Your assignment: Return, word for word, the line containing "Blind and disabled, Blue Earth: none -> 741" and every line after it through the last line of the records below.

Records to process:
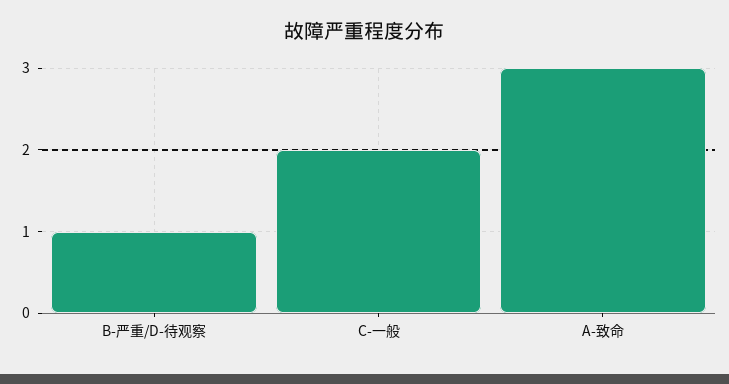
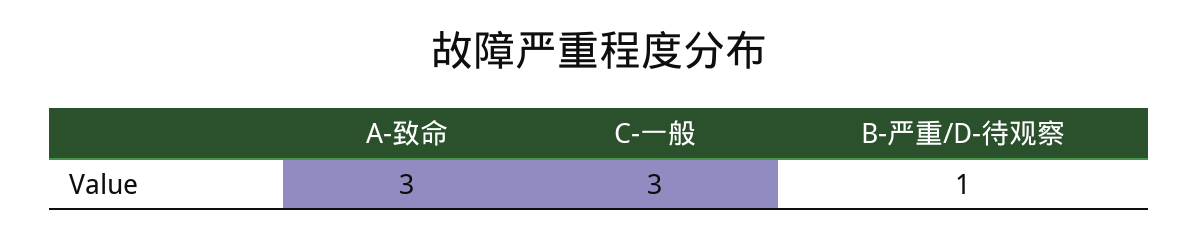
C-一般: 2 -> 3

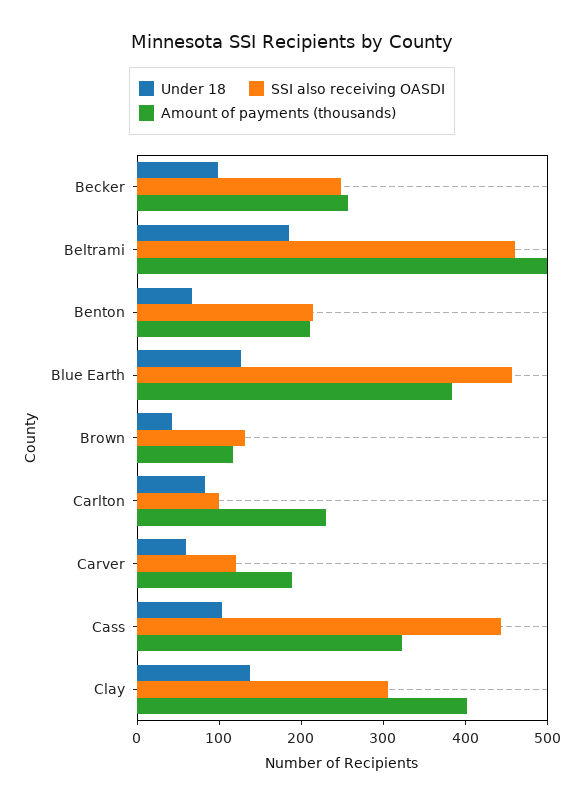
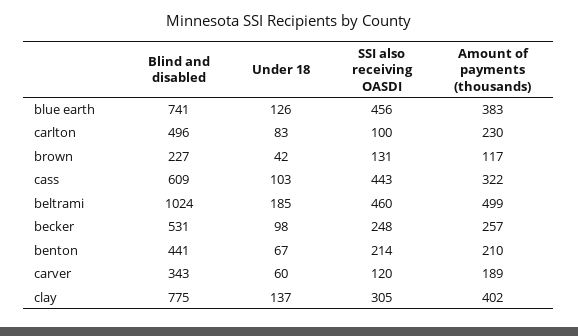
Blind and disabled, Blue Earth: none -> 741
Blind and disabled, Carlton: none -> 496
Blind and disabled, Brown: none -> 227
Blind and disabled, Cass: none -> 609
Blind and disabled, Beltrami: none -> 1024
Blind and disabled, Becker: none -> 531
Blind and disabled, Benton: none -> 441
Blind and disabled, Carver: none -> 343
Blind and disabled, Clay: none -> 775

Solution below:
Blind and disabled, Blue Earth: none -> 741
Blind and disabled, Carlton: none -> 496
Blind and disabled, Brown: none -> 227
Blind and disabled, Cass: none -> 609
Blind and disabled, Beltrami: none -> 1024
Blind and disabled, Becker: none -> 531
Blind and disabled, Benton: none -> 441
Blind and disabled, Carver: none -> 343
Blind and disabled, Clay: none -> 775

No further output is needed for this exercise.